Document layout analysis data:
_ _ _

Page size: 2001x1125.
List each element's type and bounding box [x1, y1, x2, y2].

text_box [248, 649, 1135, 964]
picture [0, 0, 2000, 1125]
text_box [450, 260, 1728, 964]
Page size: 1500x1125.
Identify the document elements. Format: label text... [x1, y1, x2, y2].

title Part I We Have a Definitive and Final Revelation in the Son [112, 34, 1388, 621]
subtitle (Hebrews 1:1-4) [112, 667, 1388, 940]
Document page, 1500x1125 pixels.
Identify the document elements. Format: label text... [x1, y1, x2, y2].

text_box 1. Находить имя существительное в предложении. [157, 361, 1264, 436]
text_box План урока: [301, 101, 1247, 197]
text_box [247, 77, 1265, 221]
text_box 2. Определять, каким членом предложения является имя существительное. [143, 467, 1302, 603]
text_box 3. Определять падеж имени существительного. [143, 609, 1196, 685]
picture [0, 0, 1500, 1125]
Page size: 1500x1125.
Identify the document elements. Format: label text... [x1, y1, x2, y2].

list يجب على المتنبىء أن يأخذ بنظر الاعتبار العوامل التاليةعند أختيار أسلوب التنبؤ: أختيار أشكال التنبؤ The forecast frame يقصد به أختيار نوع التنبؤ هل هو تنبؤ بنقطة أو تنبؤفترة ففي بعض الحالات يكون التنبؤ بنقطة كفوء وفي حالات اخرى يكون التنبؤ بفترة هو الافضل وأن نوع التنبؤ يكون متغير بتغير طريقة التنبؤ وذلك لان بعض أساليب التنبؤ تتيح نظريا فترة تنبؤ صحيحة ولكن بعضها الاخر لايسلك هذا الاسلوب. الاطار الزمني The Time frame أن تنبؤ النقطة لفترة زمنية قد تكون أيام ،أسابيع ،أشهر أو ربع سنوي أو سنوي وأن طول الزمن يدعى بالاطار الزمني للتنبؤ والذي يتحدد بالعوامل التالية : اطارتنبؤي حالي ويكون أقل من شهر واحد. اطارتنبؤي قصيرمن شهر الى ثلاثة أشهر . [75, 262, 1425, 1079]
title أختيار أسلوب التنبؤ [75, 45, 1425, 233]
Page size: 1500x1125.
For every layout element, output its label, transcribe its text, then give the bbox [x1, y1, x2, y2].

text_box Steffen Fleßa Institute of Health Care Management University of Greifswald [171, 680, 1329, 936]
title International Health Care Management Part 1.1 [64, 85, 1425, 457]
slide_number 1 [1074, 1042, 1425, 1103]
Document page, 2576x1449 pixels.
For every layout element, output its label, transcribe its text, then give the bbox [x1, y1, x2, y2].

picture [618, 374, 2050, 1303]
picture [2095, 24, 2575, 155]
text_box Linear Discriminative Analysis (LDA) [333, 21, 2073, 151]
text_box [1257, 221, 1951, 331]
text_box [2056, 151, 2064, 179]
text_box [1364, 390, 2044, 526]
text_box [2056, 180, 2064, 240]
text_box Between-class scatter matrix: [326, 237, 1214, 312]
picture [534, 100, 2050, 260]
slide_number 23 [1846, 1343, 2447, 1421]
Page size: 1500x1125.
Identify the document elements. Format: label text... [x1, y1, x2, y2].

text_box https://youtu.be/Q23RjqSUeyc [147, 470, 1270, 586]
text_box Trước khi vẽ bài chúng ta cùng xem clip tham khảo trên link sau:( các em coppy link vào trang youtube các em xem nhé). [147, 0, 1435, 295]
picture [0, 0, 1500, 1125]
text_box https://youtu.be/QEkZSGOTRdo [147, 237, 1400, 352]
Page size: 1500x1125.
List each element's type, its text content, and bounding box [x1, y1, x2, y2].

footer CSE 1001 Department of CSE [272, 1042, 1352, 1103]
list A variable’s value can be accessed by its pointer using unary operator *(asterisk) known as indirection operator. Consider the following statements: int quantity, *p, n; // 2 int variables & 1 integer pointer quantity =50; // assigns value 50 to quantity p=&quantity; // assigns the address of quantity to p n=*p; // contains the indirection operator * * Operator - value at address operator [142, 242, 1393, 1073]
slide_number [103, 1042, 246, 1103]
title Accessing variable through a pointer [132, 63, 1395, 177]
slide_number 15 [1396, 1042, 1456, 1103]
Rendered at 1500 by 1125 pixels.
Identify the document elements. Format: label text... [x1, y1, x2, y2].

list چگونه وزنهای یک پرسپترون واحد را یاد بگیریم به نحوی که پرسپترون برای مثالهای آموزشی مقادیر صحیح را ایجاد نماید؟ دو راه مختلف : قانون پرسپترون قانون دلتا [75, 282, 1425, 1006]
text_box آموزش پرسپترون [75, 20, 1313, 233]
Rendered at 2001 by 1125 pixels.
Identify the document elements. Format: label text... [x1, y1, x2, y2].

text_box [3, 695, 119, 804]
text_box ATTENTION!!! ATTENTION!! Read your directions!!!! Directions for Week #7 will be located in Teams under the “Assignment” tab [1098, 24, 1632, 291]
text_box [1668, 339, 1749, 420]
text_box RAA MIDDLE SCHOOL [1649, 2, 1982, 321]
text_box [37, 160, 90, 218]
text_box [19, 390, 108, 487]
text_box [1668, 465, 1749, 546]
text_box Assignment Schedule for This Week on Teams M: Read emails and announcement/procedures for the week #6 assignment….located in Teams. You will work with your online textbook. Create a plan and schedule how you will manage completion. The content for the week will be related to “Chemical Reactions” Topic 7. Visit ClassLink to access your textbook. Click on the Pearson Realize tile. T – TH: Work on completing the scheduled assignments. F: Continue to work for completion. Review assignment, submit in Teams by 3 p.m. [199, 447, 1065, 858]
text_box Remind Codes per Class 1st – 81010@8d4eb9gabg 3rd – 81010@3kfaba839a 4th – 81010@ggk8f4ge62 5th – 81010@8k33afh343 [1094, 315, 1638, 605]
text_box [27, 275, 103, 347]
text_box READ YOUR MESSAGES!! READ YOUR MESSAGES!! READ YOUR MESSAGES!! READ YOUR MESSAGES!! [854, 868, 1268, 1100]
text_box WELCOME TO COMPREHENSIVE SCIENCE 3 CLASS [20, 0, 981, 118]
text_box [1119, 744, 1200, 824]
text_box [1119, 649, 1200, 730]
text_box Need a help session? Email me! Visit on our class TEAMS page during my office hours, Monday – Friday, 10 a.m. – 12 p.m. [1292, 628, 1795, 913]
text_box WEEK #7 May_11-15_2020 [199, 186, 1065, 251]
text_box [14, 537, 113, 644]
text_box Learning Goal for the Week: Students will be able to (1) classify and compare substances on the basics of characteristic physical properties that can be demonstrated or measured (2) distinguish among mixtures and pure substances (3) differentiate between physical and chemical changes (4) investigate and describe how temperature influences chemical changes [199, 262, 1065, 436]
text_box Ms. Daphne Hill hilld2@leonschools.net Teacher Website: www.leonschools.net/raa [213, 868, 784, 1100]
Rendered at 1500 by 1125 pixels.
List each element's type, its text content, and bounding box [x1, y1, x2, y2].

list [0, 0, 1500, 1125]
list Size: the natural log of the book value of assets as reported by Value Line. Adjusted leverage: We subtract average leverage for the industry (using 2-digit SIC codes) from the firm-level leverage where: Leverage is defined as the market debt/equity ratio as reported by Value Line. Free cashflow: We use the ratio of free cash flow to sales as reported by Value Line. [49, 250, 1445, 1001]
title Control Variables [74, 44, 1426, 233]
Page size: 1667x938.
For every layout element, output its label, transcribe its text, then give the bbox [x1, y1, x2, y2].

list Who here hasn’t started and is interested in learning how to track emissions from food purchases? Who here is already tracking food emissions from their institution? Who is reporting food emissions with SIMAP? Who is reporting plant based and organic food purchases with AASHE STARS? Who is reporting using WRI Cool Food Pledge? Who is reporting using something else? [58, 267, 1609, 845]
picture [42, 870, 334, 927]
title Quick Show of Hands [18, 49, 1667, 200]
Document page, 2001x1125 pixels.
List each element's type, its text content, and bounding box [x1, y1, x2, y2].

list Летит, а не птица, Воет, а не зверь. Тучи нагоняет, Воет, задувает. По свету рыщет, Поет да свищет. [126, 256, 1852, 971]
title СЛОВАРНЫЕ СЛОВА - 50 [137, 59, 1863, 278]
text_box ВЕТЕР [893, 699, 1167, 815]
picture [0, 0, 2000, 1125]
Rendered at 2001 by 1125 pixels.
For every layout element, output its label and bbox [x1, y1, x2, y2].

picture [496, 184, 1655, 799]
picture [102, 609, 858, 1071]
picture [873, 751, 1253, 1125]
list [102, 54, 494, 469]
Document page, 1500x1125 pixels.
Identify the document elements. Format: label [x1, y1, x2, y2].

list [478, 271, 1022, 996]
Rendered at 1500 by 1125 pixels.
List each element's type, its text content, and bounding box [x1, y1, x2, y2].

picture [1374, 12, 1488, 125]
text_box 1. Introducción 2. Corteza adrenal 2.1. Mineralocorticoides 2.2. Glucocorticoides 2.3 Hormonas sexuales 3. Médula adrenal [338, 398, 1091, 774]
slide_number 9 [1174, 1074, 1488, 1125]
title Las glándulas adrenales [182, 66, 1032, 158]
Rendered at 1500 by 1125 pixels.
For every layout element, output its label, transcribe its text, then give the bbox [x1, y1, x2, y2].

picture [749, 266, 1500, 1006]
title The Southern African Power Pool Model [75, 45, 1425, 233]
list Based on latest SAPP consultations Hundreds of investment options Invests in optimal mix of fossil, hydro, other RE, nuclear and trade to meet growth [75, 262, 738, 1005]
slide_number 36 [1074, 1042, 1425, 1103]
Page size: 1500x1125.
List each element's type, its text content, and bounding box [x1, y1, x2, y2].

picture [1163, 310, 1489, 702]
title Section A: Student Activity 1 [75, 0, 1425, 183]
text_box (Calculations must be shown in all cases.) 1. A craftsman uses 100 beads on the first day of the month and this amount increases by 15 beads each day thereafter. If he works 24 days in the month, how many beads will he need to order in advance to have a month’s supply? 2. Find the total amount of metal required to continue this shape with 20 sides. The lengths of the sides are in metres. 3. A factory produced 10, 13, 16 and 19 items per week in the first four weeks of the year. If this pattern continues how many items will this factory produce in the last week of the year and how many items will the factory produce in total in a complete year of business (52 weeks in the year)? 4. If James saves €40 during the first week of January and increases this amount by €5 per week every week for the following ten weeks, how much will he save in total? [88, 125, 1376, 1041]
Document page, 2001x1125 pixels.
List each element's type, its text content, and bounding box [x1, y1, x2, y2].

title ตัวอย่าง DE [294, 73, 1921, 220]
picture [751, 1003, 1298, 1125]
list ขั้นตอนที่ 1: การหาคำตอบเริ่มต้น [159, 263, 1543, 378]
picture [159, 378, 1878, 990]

_ _ _

TASK GOAL:
Would you output, unchanged, each line from the start of the records to the line that holds "Document page, 2576x1449 pixels.", both included and nothing else?

WRITTEN RESPONSE:
Page size: 2001x1125.
List each element's type and bounding box [x1, y1, x2, y2].

text_box [248, 649, 1135, 964]
picture [0, 0, 2000, 1125]
text_box [450, 260, 1728, 964]
Page size: 1500x1125.
Identify the document elements. Format: label text... [x1, y1, x2, y2].

title Part I We Have a Definitive and Final Revelation in the Son [112, 34, 1388, 621]
subtitle (Hebrews 1:1-4) [112, 667, 1388, 940]
Document page, 1500x1125 pixels.
Identify the document elements. Format: label text... [x1, y1, x2, y2].

text_box 1. Находить имя существительное в предложении. [157, 361, 1264, 436]
text_box План урока: [301, 101, 1247, 197]
text_box [247, 77, 1265, 221]
text_box 2. Определять, каким членом предложения является имя существительное. [143, 467, 1302, 603]
text_box 3. Определять падеж имени существительного. [143, 609, 1196, 685]
picture [0, 0, 1500, 1125]
Page size: 1500x1125.
Identify the document elements. Format: label text... [x1, y1, x2, y2].

list يجب على المتنبىء أن يأخذ بنظر الاعتبار العوامل التاليةعند أختيار أسلوب التنبؤ: أختيار أشكال التنبؤ The forecast frame يقصد به أختيار نوع التنبؤ هل هو تنبؤ بنقطة أو تنبؤفترة ففي بعض الحالات يكون التنبؤ بنقطة كفوء وفي حالات اخرى يكون التنبؤ بفترة هو الافضل وأن نوع التنبؤ يكون متغير بتغير طريقة التنبؤ وذلك لان بعض أساليب التنبؤ تتيح نظريا فترة تنبؤ صحيحة ولكن بعضها الاخر لايسلك هذا الاسلوب. الاطار الزمني The Time frame أن تنبؤ النقطة لفترة زمنية قد تكون أيام ،أسابيع ،أشهر أو ربع سنوي أو سنوي وأن طول الزمن يدعى بالاطار الزمني للتنبؤ والذي يتحدد بالعوامل التالية : اطارتنبؤي حالي ويكون أقل من شهر واحد. اطارتنبؤي قصيرمن شهر الى ثلاثة أشهر . [75, 262, 1425, 1079]
title أختيار أسلوب التنبؤ [75, 45, 1425, 233]
Page size: 1500x1125.
For every layout element, output its label, transcribe its text, then give the bbox [x1, y1, x2, y2].

text_box Steffen Fleßa Institute of Health Care Management University of Greifswald [171, 680, 1329, 936]
title International Health Care Management Part 1.1 [64, 85, 1425, 457]
slide_number 1 [1074, 1042, 1425, 1103]
Document page, 2576x1449 pixels.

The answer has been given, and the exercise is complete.